The results obtained with the multi-term loss approach show that the Structural Similarity metric contributes to improve the texture of the estimated NDVI vegetation index. Furthermore, the Intensity level loss function, which measure the Mean Square Error between the estimated value and the corresponding ground truth, helps to evaluate the estimation.

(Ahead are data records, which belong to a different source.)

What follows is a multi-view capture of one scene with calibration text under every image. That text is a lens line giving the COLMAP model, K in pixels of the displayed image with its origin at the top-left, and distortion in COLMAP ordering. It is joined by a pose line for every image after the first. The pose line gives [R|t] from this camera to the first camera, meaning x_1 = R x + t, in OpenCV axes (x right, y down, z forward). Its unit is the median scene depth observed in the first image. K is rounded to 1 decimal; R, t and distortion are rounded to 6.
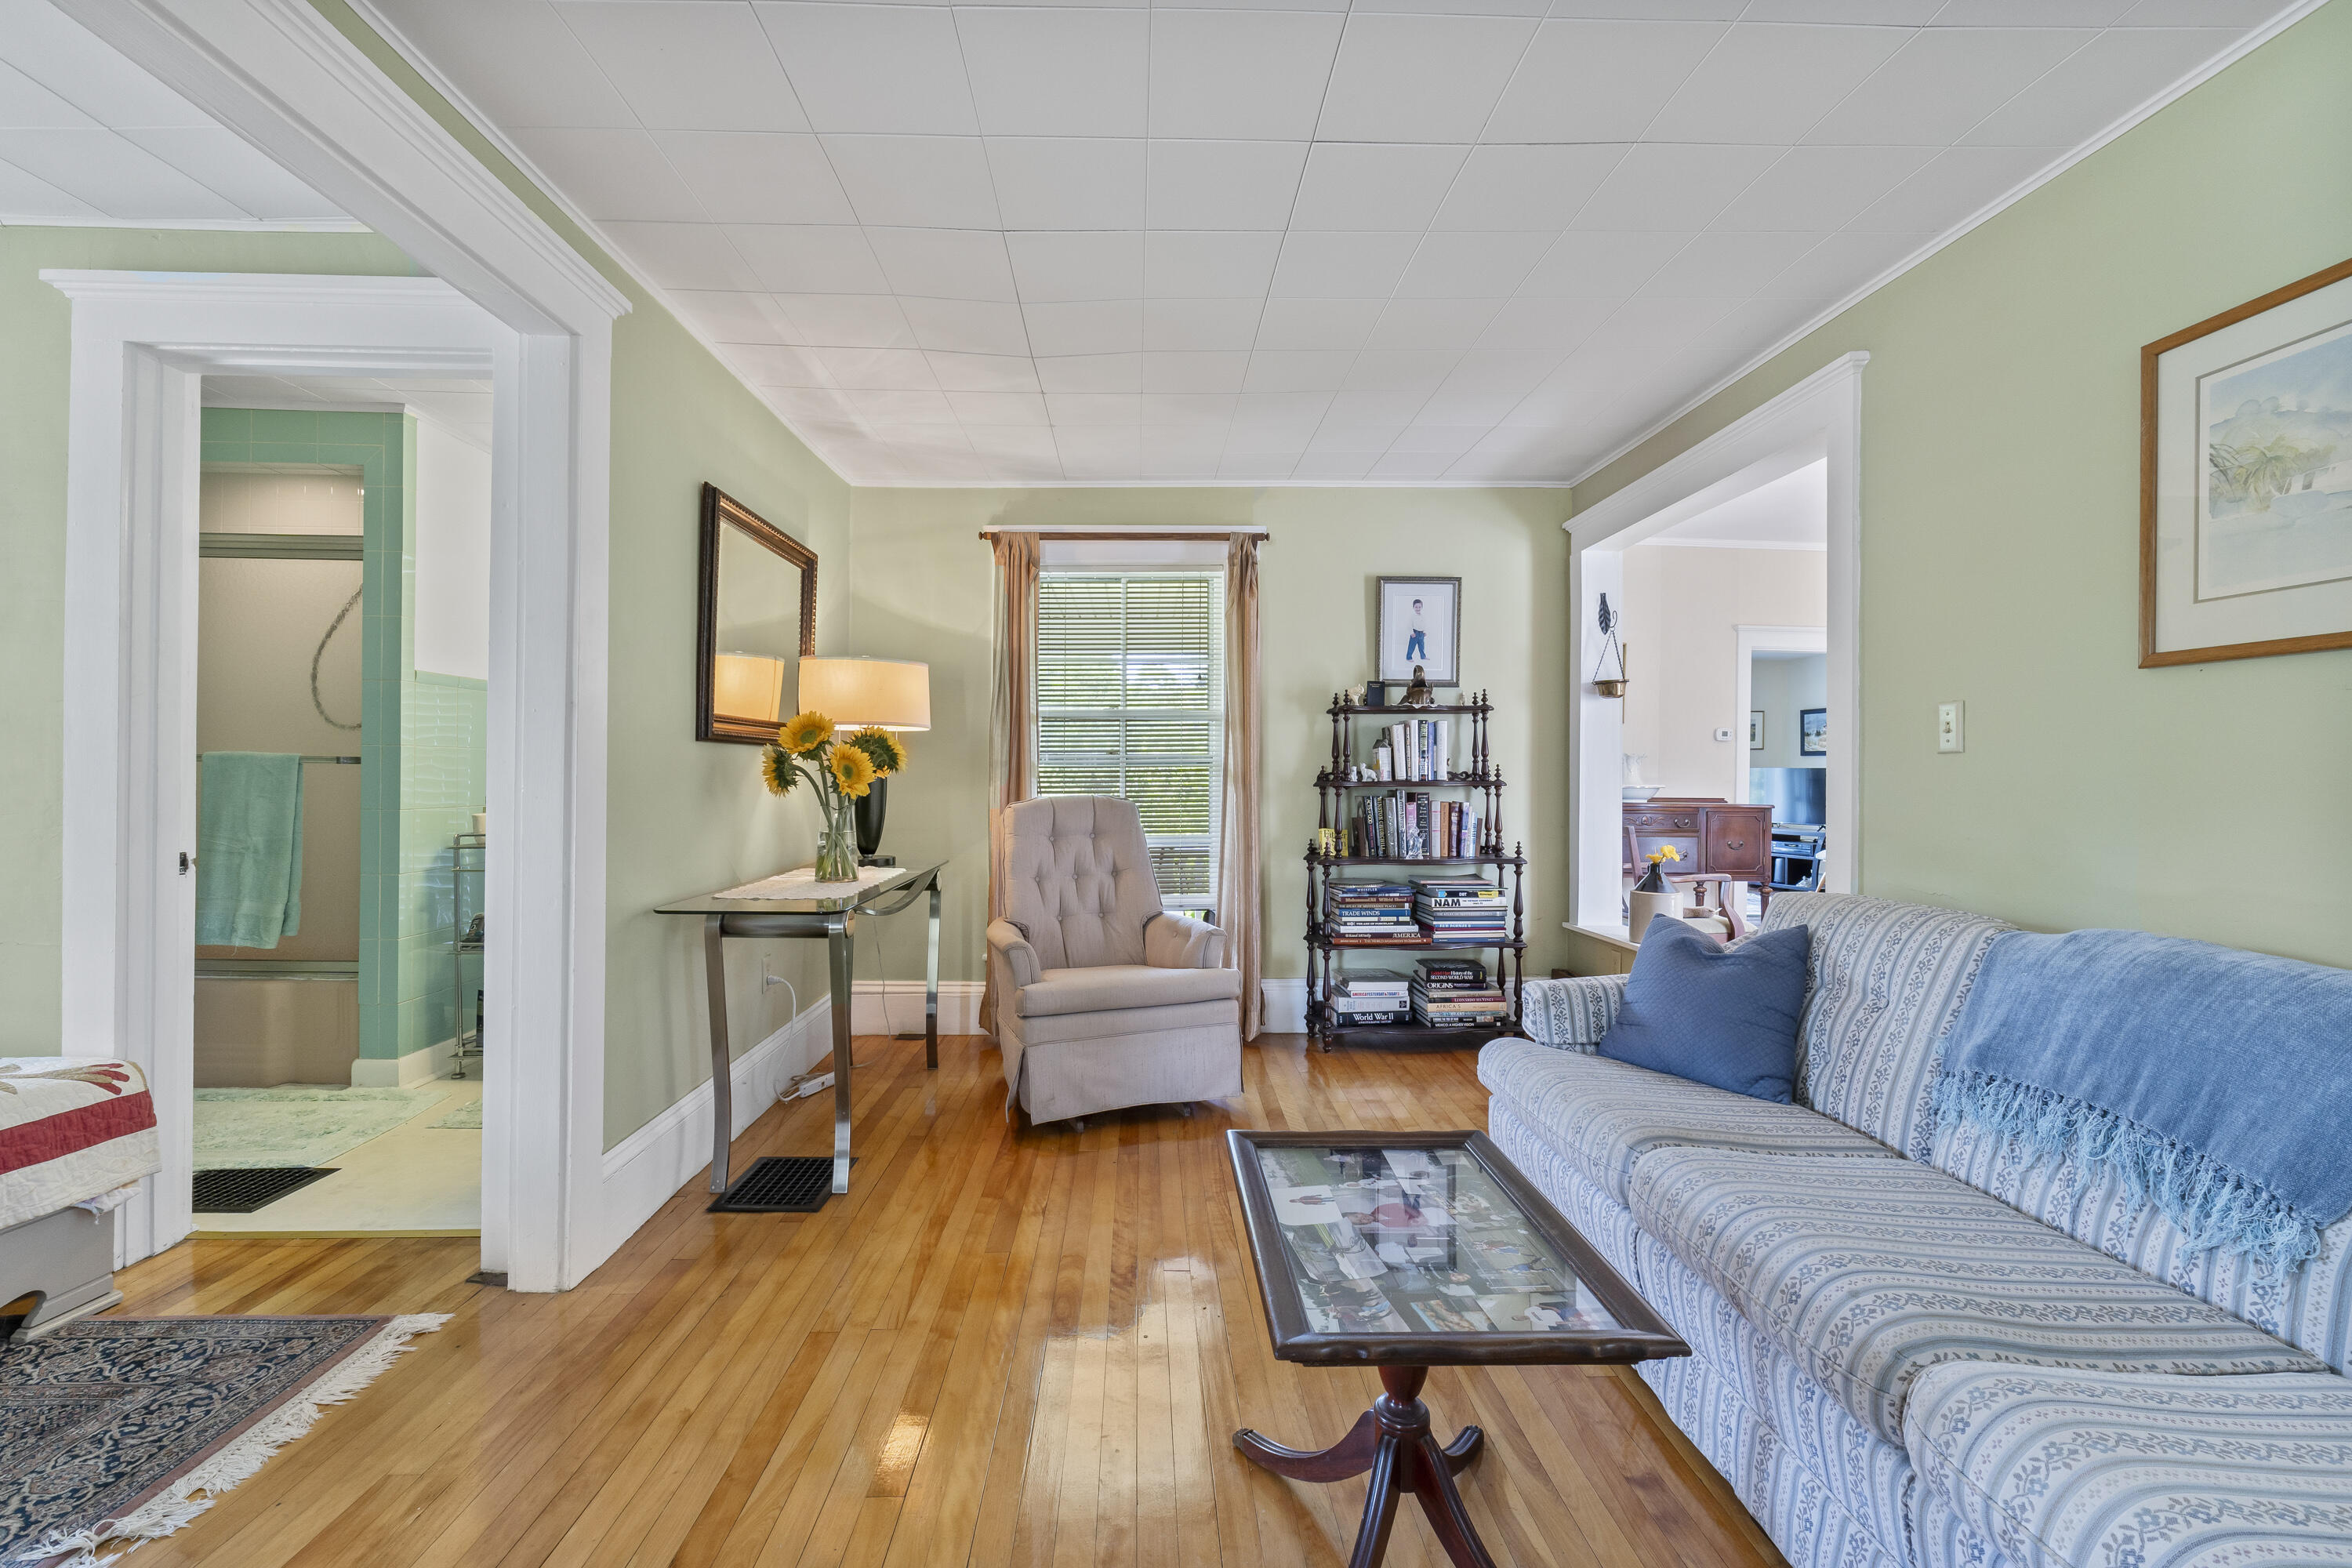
lens RADIAL K [[992.1, 0, 1154.6], [0, 992.1, 779.5], [0, 0, 1]] dist [-0.011490, 0.002040]
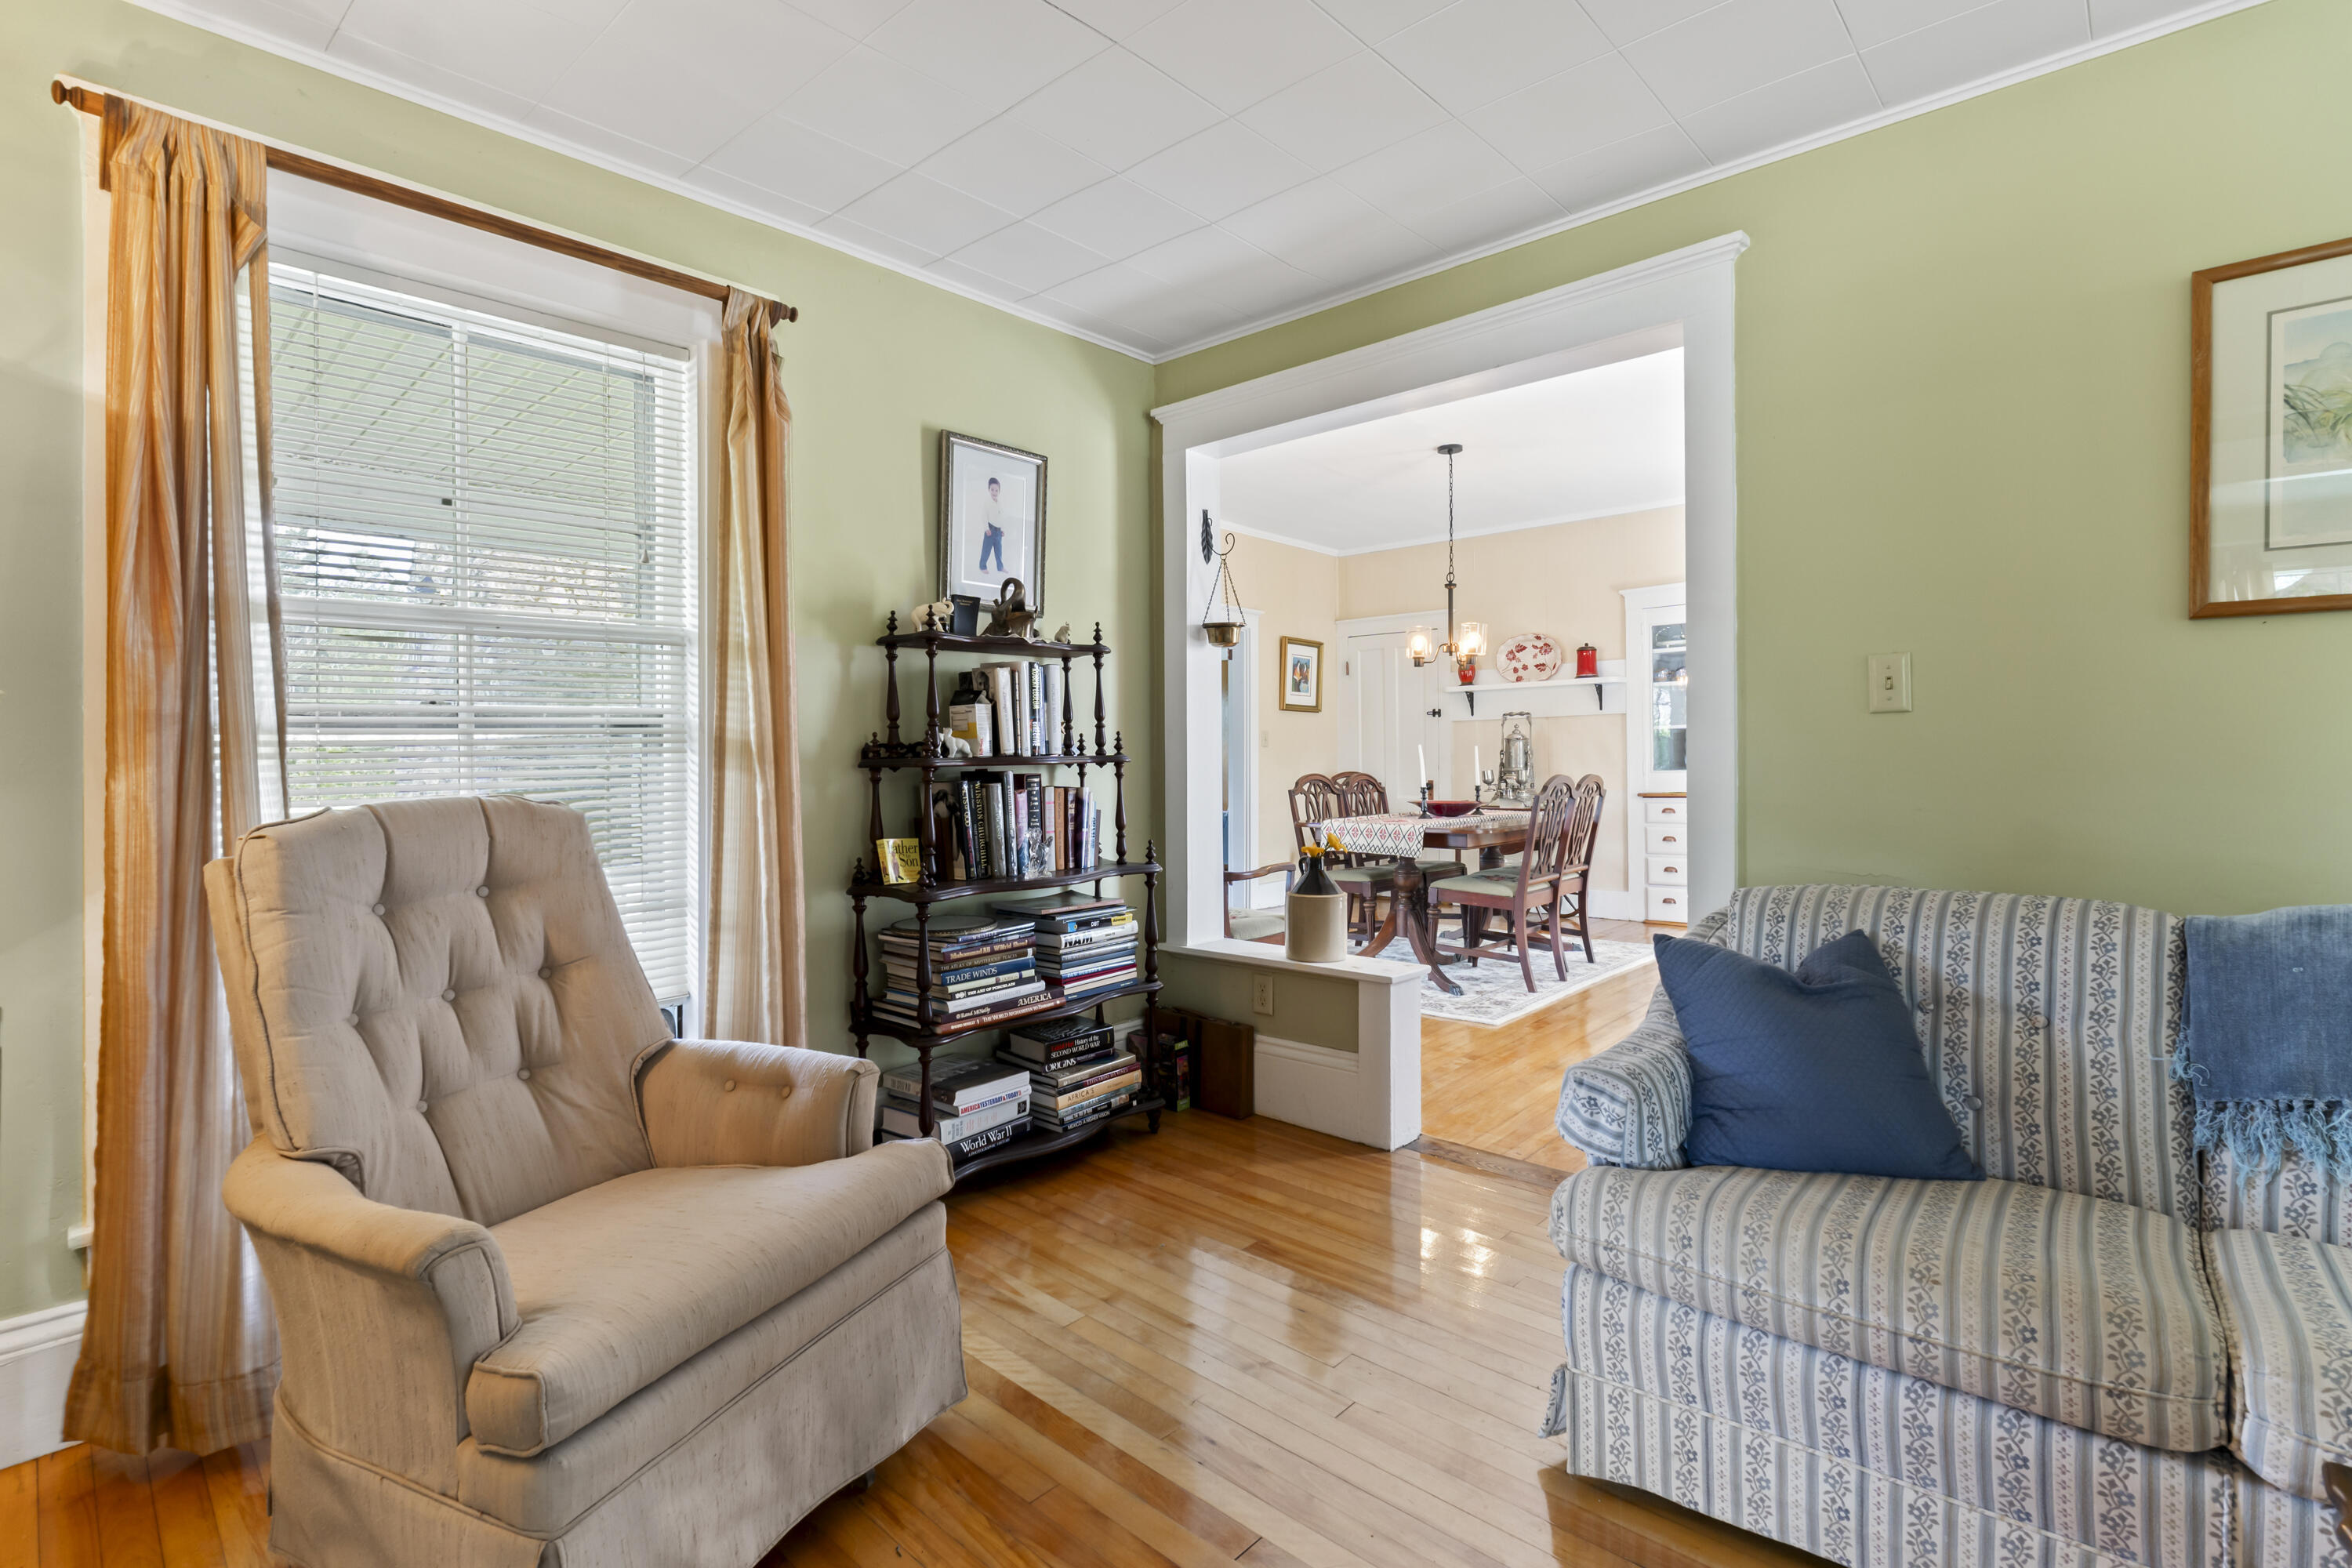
lens RADIAL K [[1101.9, 0, 1179.1], [0, 1101.9, 762.8], [0, 0, 1]] dist [-0.005666, -0.000382]
pose [[0.694777, -0.013941, 0.719090, -0.182886], [0.012396, 0.999896, 0.007408, 0.001735], [-0.719118, 0.003767, 0.694877, 0.431241]]
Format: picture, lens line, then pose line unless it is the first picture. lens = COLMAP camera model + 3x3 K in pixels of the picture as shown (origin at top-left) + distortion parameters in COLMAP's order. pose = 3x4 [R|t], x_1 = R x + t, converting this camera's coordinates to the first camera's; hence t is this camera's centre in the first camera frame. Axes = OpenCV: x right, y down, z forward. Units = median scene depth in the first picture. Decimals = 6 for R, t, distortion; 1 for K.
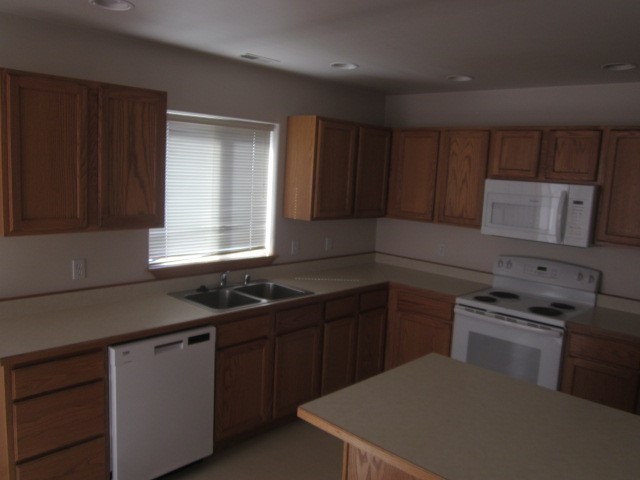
lens RADIAL K [[531.6, 0, 324.8], [0, 531.6, 239.6], [0, 0, 1]] dist [-0.059452, -0.001247]
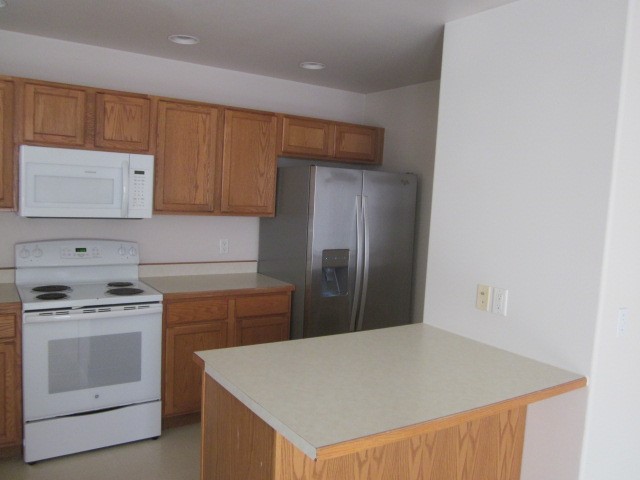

Table 1 presents the average Mean Square Errors (MSE) and the Structural Similarity metric (SSMI) obtained with the the single level architecture when different loss functions (\(\mathcal {L}_{Adversarial} + \mathcal {L}_{SSIM}\)), (\(\mathcal {L}_{Adversarial} + \mathcal {L}_{Intensity}\)) and (\(\mathcal {L}_{Final}\)) are evaluated in the two categories used as case studies. It can be appreciated that the results obtained with the \(\mathcal {L}_{Final}\) loss function reaches the best result. The results obtained show that the more elaborated the loss function is, the better results will be obtained, since the network will be more capable to learn complex scenes at a faster convergence. Having in mind that the NDVI indexes resulting from the learning process are represented as images in the range of [0, 255], the results presented in Table 1 show that the average deviation of the estimated values is 1.4%. Additionally, looking at the SSIM metric, which is a perception-based model that considers image degradation as perceived change in structural information, we can observe that on average, in both categories, results are above 0.9. This value means that obtained results highly pixels inter-dependencies. These dependencies carry important information about the structure of the objects in the visual scene. This metric combined with MSE allows us to confirm that the NDVI index obtained with the proposed results is a valid approach.

5 Conclusion

This paper tackles the challenging problem of NDVI vegetation index estimation by using a novel Conditional Generative Adversarial Network model. The novelty of the proposed approach lies on the usage of just a single spectral band (the red channel of RGB images). The architecture proposed for the generative network consists of a single level structure, which combines at the final layer results from convolutional operations together with the given red channel, resulting in a sharp NVDI image. Then, the discriminative model estimates the probability that the NDVI generated index came from the training dataset, rather than the index automatically generated. Different loss functions are evaluated trying to help the learning model to produce a visually improved image. The proposed loss function takes into account both intensity level information together with image structure information. Experimental results with a large set of outdoor images shows the validity of the proposed approach to estimate NDVI index from monospectral images. As a future work the possibility to obtain the NDVI from all the channels will be considered.